Leur point de départ est le moment, environ 100 millions d’années après la naissance du système solaire, où le disque poussiéreux initial de matière qui tournait autour du Soleil s’était coagulé en cailloux, puis en blocs, et finalement en une vingtaine d’objets plus ou moins de la taille de Mars (qui fait elle-même environ la moitié de la taille de la Terre) – la dernière étape avant une autre consolidation majeure, au cours de laquelle les quatre planètes intérieures familières ont pris leur forme finale.
Tout cela fait à peu près consensus dans la communauté des planétologues. Tout le monde s’accorde en outre à dire que cette étape finale était en quelque sorte un derby de démolition interplanétaire, avec des corps massifs qui se heurtent les uns aux autres, se fracassent, puis se reforment en objets encore plus grands.
Ce que le nouvel article explique maintenant, sur la base de simulations informatiques, c’est comment Mercure et Mars, dont la masse représente moins de 10 % du total, ont été laissées pour compte lorsque le reste des objets ont fusionné, ou accrété, pour former la Terre et Vénus, plus grandes. « Pour ne pas être accrété, explique Asphaug, une planète a deux choix : éviter toutes les collisions avec la proto-Vénus et la proto-Terre, ou que chaque collision soit une collision « à l’arraché » qui n’entraîne pas d’accrétion. »

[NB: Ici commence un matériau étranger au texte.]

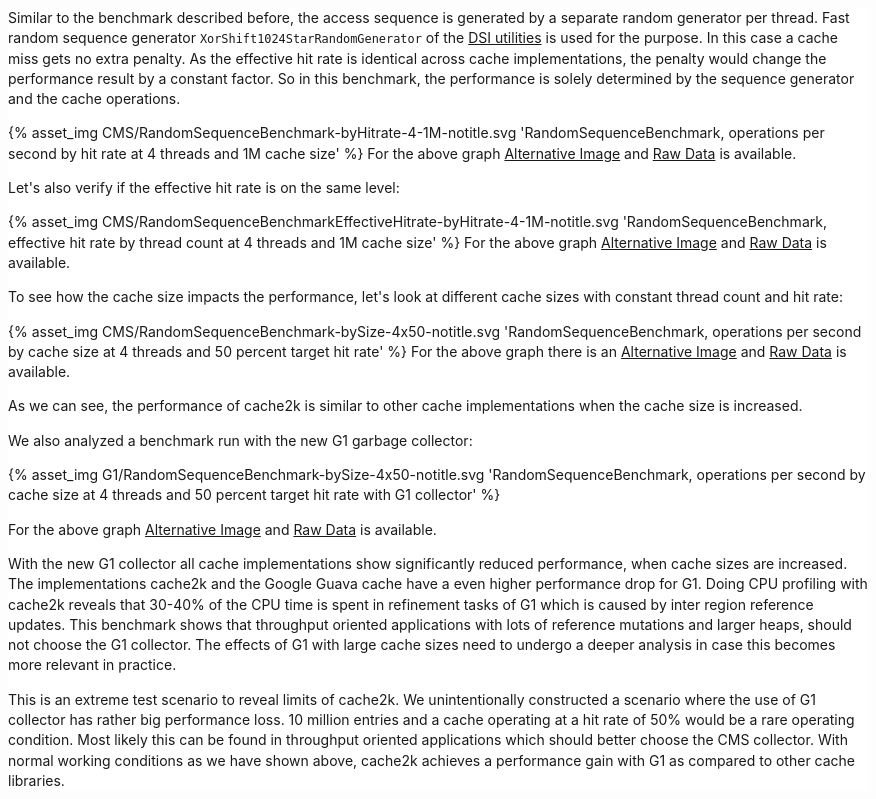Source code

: Similar to the benchmark described before, the access sequence is generated by a separate random generator per thread. Fast random sequence generator `XorShift1024StarRandomGenerator` of the [DSI utilities](http://dsiutils.di.unimi.it/) is used for the purpose.
In this case a cache miss gets no extra penalty. As the effective hit rate is identical across cache 
implementations, the penalty would change the performance result by a constant factor. So in this benchmark, the performance 
is solely determined by the sequence generator and the cache operations.

{% asset_img CMS/RandomSequenceBenchmark-byHitrate-4-1M-notitle.svg 'RandomSequenceBenchmark, operations per second by hit rate at 4 threads and 1M cache size' %}
For the above graph [Alternative Image](CMS/RandomSequenceBenchmark-byHitrate-4-1M-notitle-print.svg) and [Raw Data](CMS/RandomSequenceBenchmark-byHitrate-4-1M.dat) is available. 

Let's also verify if the effective hit rate is on the same level:

{% asset_img CMS/RandomSequenceBenchmarkEffectiveHitrate-byHitrate-4-1M-notitle.svg 'RandomSequenceBenchmark, effective hit rate by thread count at 4 threads and 1M cache size' %}
For the above graph [Alternative Image](CMS/RandomSequenceBenchmarkEffectiveHitrate-byHitrate-4-1M-notitle-print.svg) and [Raw Data](CMS/RandomSequenceBenchmarkEffectiveHitrate-byHitrate-4-1M.dat) is available. 

To see how the cache size impacts the performance, let's look at different cache sizes with constant thread count and hit rate:

{% asset_img CMS/RandomSequenceBenchmark-bySize-4x50-notitle.svg 'RandomSequenceBenchmark, operations per second by cache size at 4 threads and 50 percent target hit rate' %}
For the above graph there is an [Alternative Image](CMS/RandomSequenceBenchmark-bySize-4x50-notitle-print.svg) and [Raw Data](CMS/RandomSequenceBenchmark-bySize-4x50.dat) is available. 

As we can see, the performance of cache2k is similar to other cache implementations when the cache size is increased.

We also analyzed a benchmark run with the new G1 garbage collector:

{% asset_img G1/RandomSequenceBenchmark-bySize-4x50-notitle.svg 'RandomSequenceBenchmark, operations per second by cache size at 4 threads and 50 percent target hit rate with G1 collector' %}

For the above graph [Alternative Image](G1/RandomSequenceBenchmark-bySize-4x50-notitle-print.svg) and [Raw Data](G1/RandomSequenceBenchmark-bySize-4x50.dat) is available. 

With the new G1 collector all cache implementations show significantly reduced performance, when cache sizes are increased. 
The implementations cache2k and the Google Guava cache have a even higher performance drop for G1. Doing CPU profiling 
with cache2k reveals that 30-40% of the CPU time is spent in refinement tasks of G1 which is caused by inter region
reference updates. This benchmark shows that throughput oriented applications with lots of reference mutations and 
larger heaps, should not choose the G1 collector. The effects of G1 with large cache sizes need to undergo a 
deeper analysis in case this becomes more relevant in practice.

This is an extreme test scenario to reveal limits of cache2k. We unintentionally constructed a scenario where the use of 
G1 collector has rather big performance loss. 10 million entries and a cache operating at a hit rate of 50% would
be a rare operating condition. Most likely this can be found in throughput oriented applications which should better
choose the CMS collector. With normal working conditions as we have shown above, cache2k achieves 
a performance gain with G1 as compared to other cache libraries.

En d’autres termes, dit Asphaug, « si Mars et Mercure sont les derniers survivants d’une population originelle de 20 planètes de la taille de Mars, alors vous vous attendez en fait à ce que l’une d’entre elles soit un soldat qui a manqué toute l’action, qui a dormi pendant le combat ou qui s’est caché. » C’est la planète que nous appelons aujourd’hui Mars.
Pour ce qui est de Mercure, elle a vu beaucoup d’action, mais elle serait celle qui a été frappée principalement par des coups d’éclat, les couches extérieures étant dépouillées et une planète successivement plus petite survivant. « La Mercure originelle, dit Asphaug, aurait pu avoir peut-être trois fois la masse de la Mercure actuelle, mais elle a perdu son manteau rocheux lorsqu’elle a percuté la proto-Vénus ou la proto-Terre. »
Non seulement c’est l’explication probable, mais c’est celle qui est tout sauf statistiquement inévitable. Étant donné 20 objets de la taille de Mars pour commencer, dit Asphaug, « vous vous attendez à vous retrouver avec un monstre rayé à plusieurs reprises, un noyau planétaire sans son manteau. » La Terre et Vénus auraient volontiers englouti une partie de ce que Mercure a perdu.
La même période de galerie de tir dans l’histoire du système solaire explique également la formation de la lune, qui est l’opposé de la composition de Mercure, avec beaucoup de roche et très peu de fer. Une fois que la Terre s’est formée à partir des protoplanètes de la taille de Mars qui virevoltaient dans le système solaire, elle a été durement frappée par l’une d’entre elles – mais au lieu de simplement ajouter à la masse déjà formidable de la Terre, cette collision a vaporisé une partie de l’impacteur et une partie des couches externes de la Terre.
Ces débris sont partis en orbite, puis se sont coalisés pour former la Lune. Et cela soulève une contre-théorie intrigante : peut-être que cet impacteur de la taille de Mars, que les planétologues appellent Théia, est l’objet qui est devenu Mercure. Si cela s’avère exact, la réponse à la question de savoir où est allée la couche externe rocheuse de Mercure pourrait ne pas se trouver sous nos pieds après tout.
Elle pourrait au contraire planer juste au-dessus de nos têtes.